TBMM (AA) - AK Parti Genel Başkanı ve Başbakan Ahmet Davutoğlu, partisinin TBMM Grup Toplantısı'nda gündemdeki konulara ilişkin değerlendirmelerde bulundu.
Meriç nehrinde meydana gelen taşkın nedeniyle Edirne ve Trakya'da yaşayan vatandaşlara geçmiş olsun dileğinde bulunan Davutoğlu, devletin bütün imkanlarıyla gerekli tüm tedbirleri aldığını, şu ana kadar da can ve mal kaybının söz konusu olmadığını belirtti. Taşkın alanında su baskınını söz konusu olduğunu ifade eden Davutoğlu, ilgili bakanların konuyla yakından ilgilenerek, her türlü tedbirin alınmasına nezaret ettiklerini söyledi.
Davutoğlu, geçen ay Edirne'ye yaptığı ziyarette Karaağaç tahliye ve drenaj kanalı çalışmalarını takip ettiğini hatırlatarak, "Çok büyük bir ana kanal olacak. Edirne'yi by-pass edecek şekilde Meriç sularının bundan sonra herhangi bir baskın ve taşkın olma ihtimalini yok edecek şekilde düzenlenecek. Bir ay içinde proje tamamlanıyor ve inşaat aşamasına geçiliyor" diye konuştu.
-"Son 20 ayın en düşük enflasyonuna ulaştık"
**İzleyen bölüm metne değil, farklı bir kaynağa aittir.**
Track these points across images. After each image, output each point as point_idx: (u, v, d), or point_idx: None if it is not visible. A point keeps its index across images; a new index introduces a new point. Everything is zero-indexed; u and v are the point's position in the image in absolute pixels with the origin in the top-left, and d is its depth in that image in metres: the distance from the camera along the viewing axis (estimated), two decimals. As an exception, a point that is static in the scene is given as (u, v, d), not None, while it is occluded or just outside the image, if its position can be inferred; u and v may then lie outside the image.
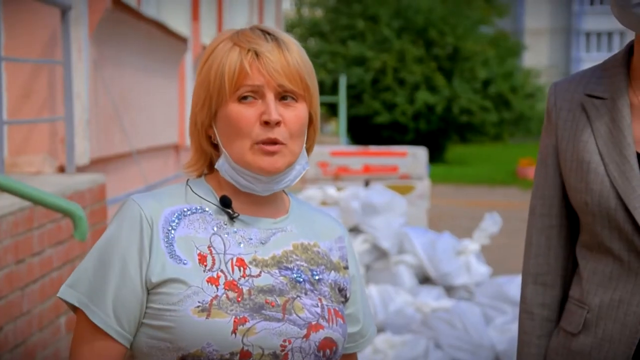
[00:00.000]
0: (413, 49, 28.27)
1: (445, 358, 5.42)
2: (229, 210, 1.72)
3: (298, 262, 1.73)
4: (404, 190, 9.26)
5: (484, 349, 5.43)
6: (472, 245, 6.80)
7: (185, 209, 1.71)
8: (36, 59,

Enflasyon rakamlarının açıklandığını aktaran Davutoğlu, şöyle devam etti:
"Büyük bir memnuniyetle ifade etmek istiyorum; ekonomimizdeki, bütün istatistiklerdeki olumlu trend enflasyon rakamlarına da yansıdı ve son 20 ayın en düşük enflasyonunu gördük hamdolsun. Kasım ayında 9.15 olan enflasyon, Aralık ayında 8.17'ye düştü, şimdi de 7.24. Her ay takriben 1 puan düşüyor. Ve son 20 ayın en düşük enflasyonuna ulaştık. Ayrıca bu TÜFE, ÜFE'de de geçen ay 6.36 olan enflasyon şimdi 3.28'e düştü. Bu da maliyetlerin düşüşünü gösteriyor. Çekirdek enflasyonda da iyileşme eğilimi var. Bütün bunların, ekonomimizdeki olumlu gelişmelerin yansıması olduğunu bir kez daha vurgulamak istiyorum. Bununla birlikte enflasyon faiz oranlarının da önümüzdeki aylarda gittikçe artan bir ivme ile düşeceğine dair inancımız son derece güçlüdür."
-"İstikbali parlak bir Türkiye'ye kararlı bir şekilde yürüyoruz"
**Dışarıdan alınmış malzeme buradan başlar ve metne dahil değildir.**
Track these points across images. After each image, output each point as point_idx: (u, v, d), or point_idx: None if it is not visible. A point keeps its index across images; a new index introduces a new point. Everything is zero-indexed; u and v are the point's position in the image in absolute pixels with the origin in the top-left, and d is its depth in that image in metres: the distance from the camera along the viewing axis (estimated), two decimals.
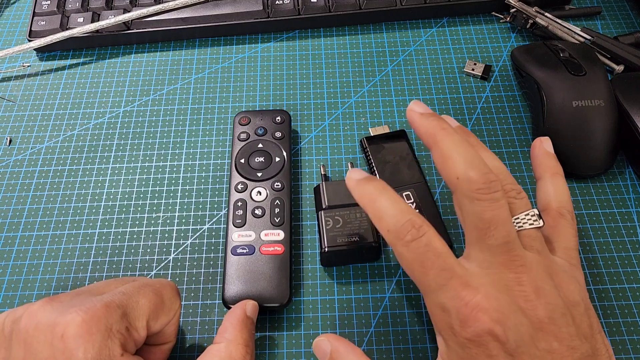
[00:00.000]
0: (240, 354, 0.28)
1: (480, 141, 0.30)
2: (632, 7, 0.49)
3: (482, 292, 0.24)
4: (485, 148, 0.30)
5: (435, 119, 0.29)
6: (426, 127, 0.28)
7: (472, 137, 0.30)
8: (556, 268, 0.27)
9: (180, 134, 0.42)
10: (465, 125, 0.42)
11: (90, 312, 0.25)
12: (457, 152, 0.27)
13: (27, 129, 0.43)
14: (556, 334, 0.24)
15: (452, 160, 0.27)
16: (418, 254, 0.25)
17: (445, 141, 0.27)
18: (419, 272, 0.26)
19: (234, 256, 0.34)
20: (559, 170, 0.32)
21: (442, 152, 0.27)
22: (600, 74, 0.40)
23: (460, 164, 0.26)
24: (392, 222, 0.26)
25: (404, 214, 0.26)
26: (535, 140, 0.33)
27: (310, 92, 0.44)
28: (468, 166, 0.26)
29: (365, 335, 0.33)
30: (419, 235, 0.25)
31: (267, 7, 0.47)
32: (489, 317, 0.24)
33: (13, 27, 0.50)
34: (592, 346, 0.25)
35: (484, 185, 0.26)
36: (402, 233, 0.26)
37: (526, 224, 0.27)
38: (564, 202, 0.30)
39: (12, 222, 0.39)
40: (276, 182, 0.37)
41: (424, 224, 0.26)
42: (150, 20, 0.46)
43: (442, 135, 0.28)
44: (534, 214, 0.27)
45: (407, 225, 0.26)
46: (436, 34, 0.47)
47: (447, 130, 0.28)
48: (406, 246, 0.26)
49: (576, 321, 0.25)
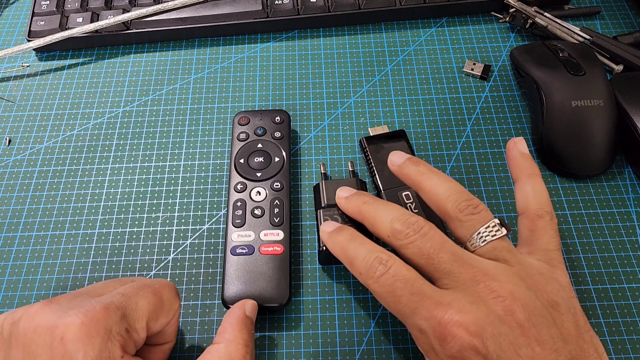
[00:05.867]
0: (240, 354, 0.28)
1: (431, 167, 0.31)
2: (631, 7, 0.49)
3: (455, 306, 0.25)
4: (436, 172, 0.31)
5: (357, 197, 0.32)
6: (352, 207, 0.32)
7: (422, 164, 0.32)
8: (530, 271, 0.27)
9: (179, 134, 0.42)
10: (464, 125, 0.42)
11: (90, 314, 0.25)
12: (378, 215, 0.30)
13: (26, 129, 0.43)
14: (537, 338, 0.24)
15: (378, 223, 0.29)
16: (388, 286, 0.27)
17: (367, 211, 0.31)
18: (392, 301, 0.27)
19: (233, 256, 0.34)
20: (536, 170, 0.31)
21: (369, 221, 0.30)
22: (600, 73, 0.40)
23: (384, 225, 0.29)
24: (362, 264, 0.28)
25: (372, 253, 0.28)
26: (509, 141, 0.33)
27: (310, 92, 0.44)
28: (391, 221, 0.29)
29: (365, 335, 0.33)
30: (387, 269, 0.27)
31: (267, 7, 0.47)
32: (466, 331, 0.24)
33: (12, 27, 0.49)
34: (579, 347, 0.25)
35: (408, 229, 0.28)
36: (371, 271, 0.27)
37: (488, 236, 0.28)
38: (542, 203, 0.30)
39: (11, 222, 0.39)
40: (275, 182, 0.37)
41: (390, 258, 0.27)
42: (149, 20, 0.46)
43: (364, 207, 0.31)
44: (494, 225, 0.28)
45: (374, 263, 0.27)
46: (435, 34, 0.47)
47: (367, 202, 0.31)
48: (377, 282, 0.27)
49: (557, 322, 0.25)
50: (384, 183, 0.37)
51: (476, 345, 0.24)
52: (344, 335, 0.33)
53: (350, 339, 0.33)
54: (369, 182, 0.39)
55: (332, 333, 0.34)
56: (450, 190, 0.29)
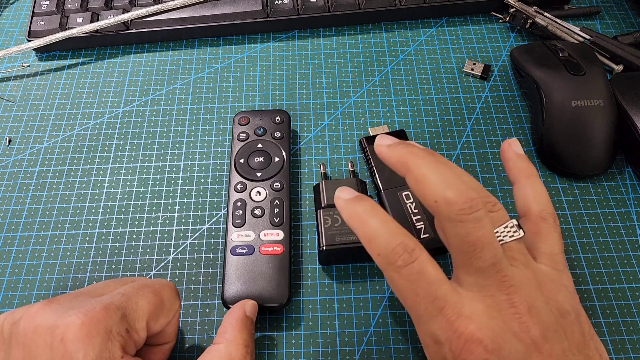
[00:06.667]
0: (240, 354, 0.28)
1: (448, 160, 0.28)
2: (631, 6, 0.49)
3: (475, 321, 0.24)
4: (454, 166, 0.28)
5: (404, 146, 0.28)
6: (397, 155, 0.28)
7: (440, 156, 0.28)
8: (543, 279, 0.26)
9: (179, 134, 0.42)
10: (464, 125, 0.42)
11: (90, 314, 0.25)
12: (431, 173, 0.26)
13: (26, 129, 0.43)
14: (550, 353, 0.24)
15: (428, 183, 0.25)
16: (410, 281, 0.24)
17: (417, 165, 0.26)
18: (410, 300, 0.25)
19: (233, 256, 0.34)
20: (534, 171, 0.30)
21: (416, 176, 0.26)
22: (600, 73, 0.40)
23: (436, 186, 0.25)
24: (382, 246, 0.25)
25: (396, 237, 0.25)
26: (503, 143, 0.31)
27: (310, 92, 0.44)
28: (445, 187, 0.25)
29: (365, 335, 0.33)
30: (411, 261, 0.24)
31: (267, 7, 0.47)
32: (483, 349, 0.23)
33: (12, 27, 0.49)
34: (585, 355, 0.25)
35: (465, 205, 0.24)
36: (393, 257, 0.25)
37: (506, 237, 0.26)
38: (543, 204, 0.29)
39: (11, 223, 0.39)
40: (275, 182, 0.37)
41: (417, 247, 0.25)
42: (149, 20, 0.46)
43: (413, 159, 0.27)
44: (512, 225, 0.26)
45: (398, 249, 0.25)
46: (435, 33, 0.47)
47: (417, 154, 0.27)
48: (397, 272, 0.25)
49: (568, 333, 0.25)
50: (384, 183, 0.37)
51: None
52: (344, 335, 0.33)
53: (350, 339, 0.33)
54: (369, 182, 0.39)
55: (332, 333, 0.34)
56: (470, 184, 0.26)
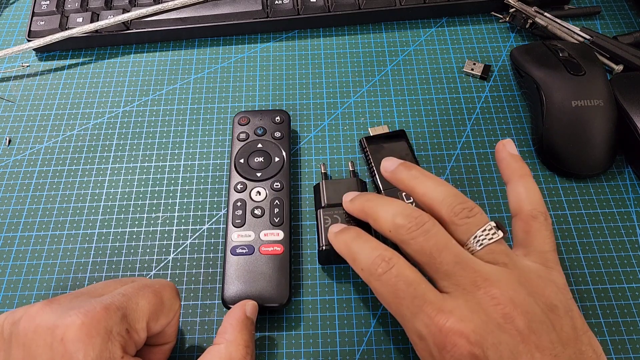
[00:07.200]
0: (240, 355, 0.28)
1: (424, 171, 0.31)
2: (631, 7, 0.49)
3: (456, 314, 0.25)
4: (430, 176, 0.30)
5: (360, 196, 0.32)
6: (356, 207, 0.32)
7: (415, 169, 0.31)
8: (529, 275, 0.27)
9: (179, 134, 0.42)
10: (464, 125, 0.42)
11: (90, 314, 0.25)
12: (381, 210, 0.29)
13: (26, 129, 0.43)
14: (537, 344, 0.24)
15: (380, 218, 0.29)
16: (390, 285, 0.26)
17: (370, 207, 0.31)
18: (393, 303, 0.27)
19: (233, 256, 0.34)
20: (527, 171, 0.31)
21: (372, 217, 0.30)
22: (600, 73, 0.40)
23: (386, 218, 0.29)
24: (364, 260, 0.28)
25: (375, 251, 0.28)
26: (498, 144, 0.32)
27: (310, 92, 0.44)
28: (393, 216, 0.28)
29: (365, 335, 0.34)
30: (389, 267, 0.27)
31: (267, 7, 0.47)
32: (466, 340, 0.24)
33: (12, 27, 0.49)
34: (577, 349, 0.25)
35: (411, 223, 0.27)
36: (373, 268, 0.27)
37: (485, 239, 0.27)
38: (535, 203, 0.29)
39: (11, 223, 0.39)
40: (275, 182, 0.37)
41: (394, 256, 0.27)
42: (149, 20, 0.46)
43: (367, 204, 0.31)
44: (490, 227, 0.28)
45: (377, 260, 0.27)
46: (435, 33, 0.47)
47: (370, 199, 0.31)
48: (379, 280, 0.27)
49: (556, 326, 0.25)
50: (384, 183, 0.37)
51: (476, 354, 0.24)
52: (344, 335, 0.33)
53: (350, 339, 0.33)
54: (369, 182, 0.39)
55: (332, 333, 0.34)
56: (444, 193, 0.29)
Konuşmasında geçen hafta yaptığı yurtiçi ziyaretlere de değinen Davutoğlu, halkla buluştukça daha güçlü bir enerji ile dolduklarını ve bu enerjiyi de Ankara'ya yansıttıklarını söyledi.
Davutoğlu, 28 Ocak'ın Misakımilli'nin ilanının yıl dönümü olduğunu hatırlatarak, 1920 yılında Misakımilli'nin ilan edildiği günlerde bütün ülkenin istikbal kaygısı ve istiklal mücadelesi içinde olduğunu vurguladı. "Cumhuriyetimizin 100 yılına giderken hep beraber istiklali tahkim edilmiş, istikbali parlak bir Türkiye'ye kararlı bir şekilde yürüyoruz" diyen Davutoğlu, sözlerini şöyle sürdürdü:
"Tam da Misakımilli haftasında, Misakımilli'nin güçlü şuur şeklinde, Kuvayımilliye halinde tarih sahnesine çıktığı şehirlerdeydik. İzmir'de, Afyon'da, Manisa'da, Denizli'deydik. Çok büyük bir coşku ve muhabbetle kongrelerimizi yaptık. 15 Mayıs 1919'da, burada iki şahsiyeti anmak istiyorum; Misakımilli ve Kuvayımilliye bağlamında, bir yiğit insan Hasan Tahsin, İzmir'de düşmana ilk mermiyi sıktığı anlarda Denizli'de de bir başka yiğit insan Denizli Müftüsü Ahmet Hulusi Efendi düşmana karşı savaş fetvası verdi. İstiklal fetvasıyla istiklal kurşunu buluştu.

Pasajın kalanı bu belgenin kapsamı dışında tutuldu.